When writing on a document camera, it can be tempting to display the entire page at once, but many students prefer that a document be zoomed in on to a specific section so that they can focus easier. This is especially helpful for students with print disabilities who can be overwhelmed or confused by a large amount of text. My professors have students raise their hands or use some other signal to show when they are done copying down information so that they can move on to another section.
Did you know that colored backgrounds can improve the readability of text? It’s true, studies show that it’s easier to read text on a colored background because there is less glare. One of my professors uses yellow and blue paper when writing on the document camera, and it is so much easier to read, especially when they use dark colored pens to write. Read more about colored backgrounds and the readability of text here.
My math professors will scan in copies of notes that combine typed text and handwritten text so that students can easily reference material. However, some professors don’t like to have class notes available to everyone. If this is the case, I will request to see the copy of the class notes from the day and scan it in using Microsoft Office Lens so that they don’t have to scan it in and send it to me. Read more about using Microsoft Office Lens here.
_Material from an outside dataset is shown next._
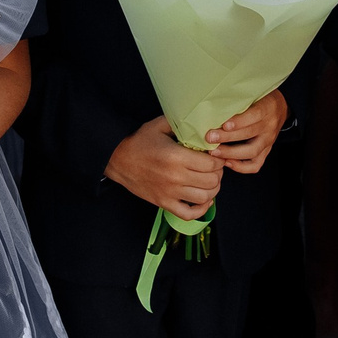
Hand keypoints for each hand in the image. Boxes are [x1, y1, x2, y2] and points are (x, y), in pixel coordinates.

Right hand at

A software that is commonly used in my programming class has large text that can be enabled for everything but the dialog box, and so far my professor and I have not come up with a fix for this. In the meantime, my professor has been using the built in Windows Magnifier tool to increase the size of the dialog box and other small items on the screen, and this has definitely been appreciated. Just make sure not to move the cursor too fast, as some students may get motion sickness.
By using Windows 10 accessibility settings, a user can make an entire display larger, or adjust specific elements. Increasing the size of the cursor/mouse pointer as well as increasing the size of text can help make reading and following along easier on everyone’s eyes. Learn how to enable these settings in my Windows 10 accessibility settings post here.
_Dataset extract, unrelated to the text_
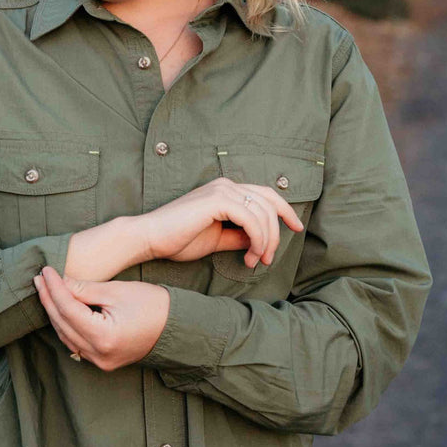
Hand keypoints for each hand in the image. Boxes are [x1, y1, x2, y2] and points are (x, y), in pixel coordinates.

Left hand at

Have you ever stared at a screen so long that you thought your eyes were going to fall out of your head? This can be due to the blue light emitted by computers and other displays, which can contribute to eye fatigue and minor eye pain. Try enabling a blue light filter for the computer display, or check to see if your projector has a blue light filter option. Read more about choosing a blue light filter and how to avoid eye strain from technology here.
When creating documents in softwares such as Microsoft Word and Microsoft PowerPoint, it’s important to make them accessible for users with disabilities. Adding items such as alt text and image descriptions, and avoiding certain animations and colors, can make all the difference when reading and accessing materials. Learn more about creating accessible Microsoft Word documents here, and creating accessible Microsoft PowerPoint presentations here. Oh, and if you are looking for an awesome PowerPoint alternative that can be used on any device and with screen readers, I highly recommend Microsoft Office Sway- read more about using Microsoft Office Sway here.
I hope that simple these tips are helpful for making things on the board easier to read and see for all students. I highly recommend trying them out to see what a difference they can make!